Original Research2019 Apr 16;73(14):1781-1791.

JOURNAL:J Am Coll Cardiol. Article Link

Acute Noncardiac Organ Failure in Acute Myocardial Infarction With Cardiogenic Shock

Vallabhajosyula S, Dunlay SM, Prasad A et al.

ABSTRACT


BACKGROUND - There are limited data on acute noncardiac multiorgan failure in cardiogenic shock complicating acute myocardial infarction (AMI-CS).


OBJECTIVES - The authors sought to evaluate the 15-year national trends, resource utilization, and outcomes of single and multiple noncardiac organ failures in AMI-CS.

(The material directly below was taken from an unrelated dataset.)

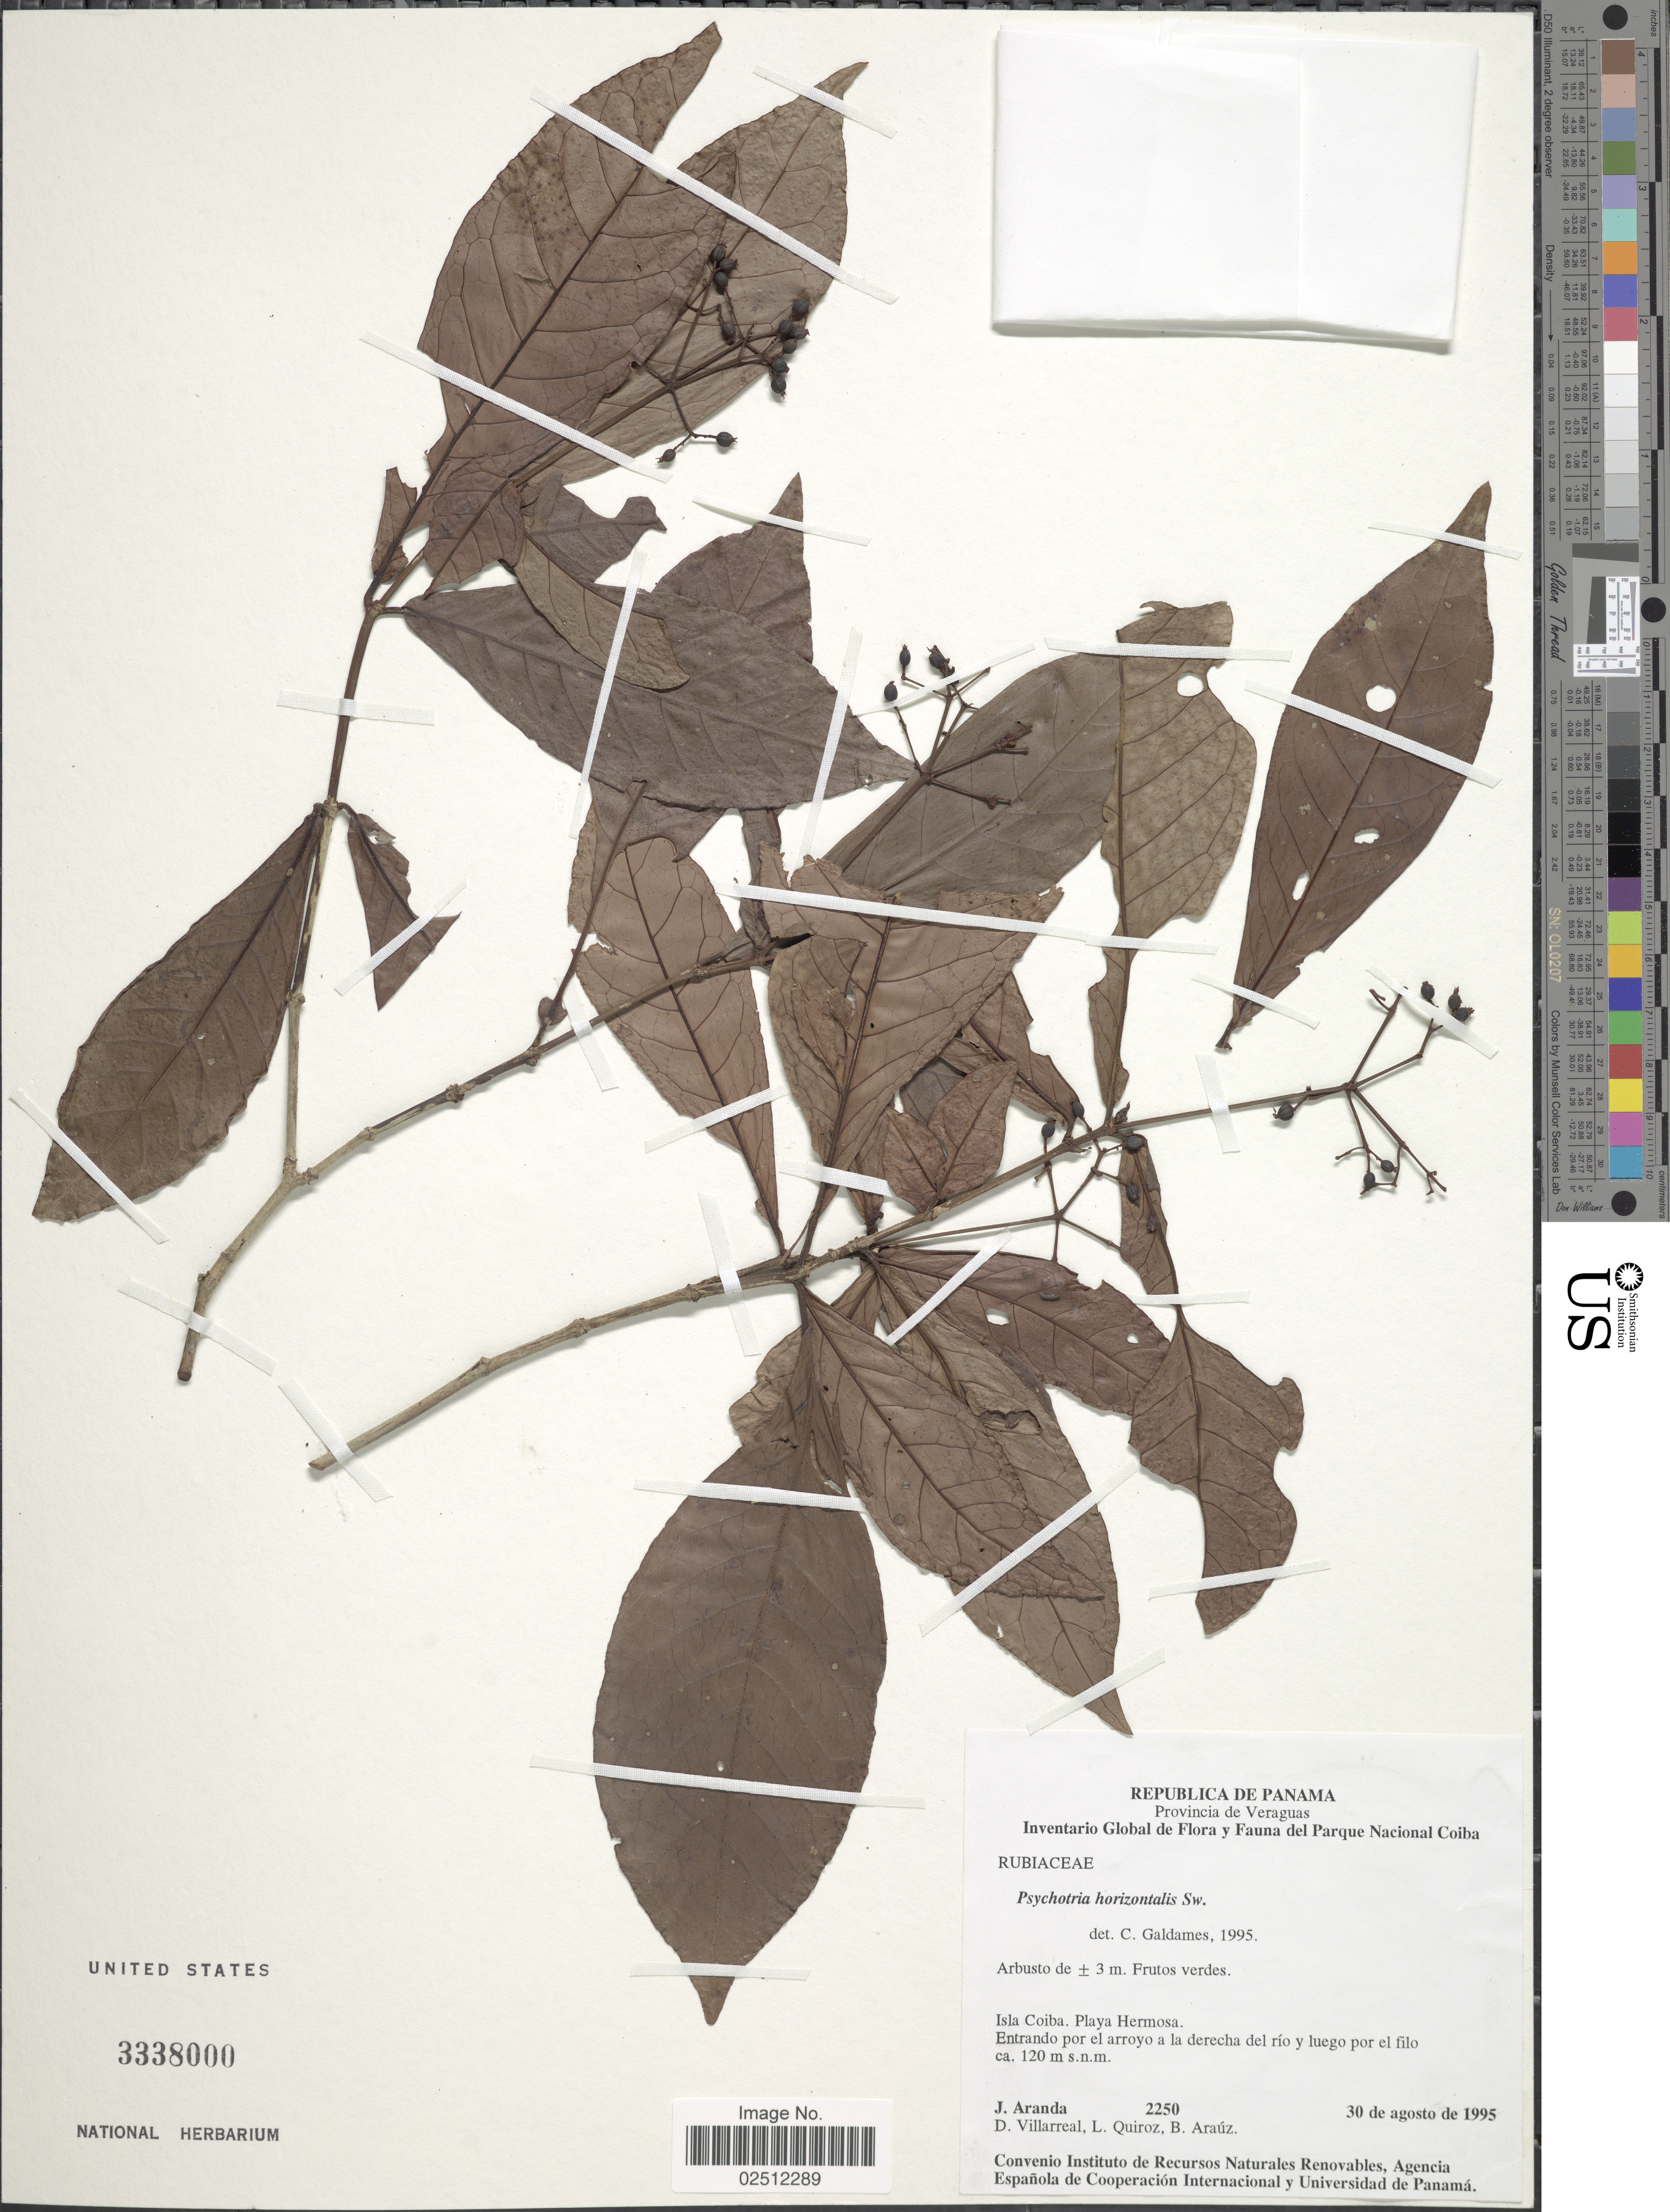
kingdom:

METHODS - This was a retrospective cohort study of AMI-CS using the National Inpatient Sample database from 2000 to 2014. Previously validated codes for respiratory, renal, hepatic, hematologic, and neurological failure were used to identify single or multiorgan (2 organ systems) noncardiac organ failure. Outcomes of interest were in-hospital mortality, temporal trends, and resource utilization. The effects of every additional organ failure on in-hospital mortality and resource utilization were assessed.


RESULTS - In 444,253 AMI-CS admissions, noncardiac single or multiorgan failure was noted in 32.4% and 31.9%, respectively. Multiorgan failure was seen more commonly in admissions with non-ST-segment elevation AMI-CS, nonwhite race, and higher baseline comorbidity. There was a steady increase in the prevalence of single and multiorgan failure. Coronary angiography and revascularization were performed less commonly in multiorgan failure. Single-organ failure (odds ratio: 1.28; 95% confidence interval: 1.26 to 1.30) and multiorgan failure (odds ratio: 2.23; 95% confidence interval: 2.19 to 2.27) were independently associated with higher in-hospital mortality, greater resource utilization, and fewer discharges to home. There was a stepwise increase in in-hospital mortality and resource utilization with each additional organ failure.


CONCLUSIONS - There has been a steady increase in the prevalence of multiorgan failure in AMI-CS. Presence of multiorgan failure was independently associated with higher in-hospital mortality and greater resource utilization.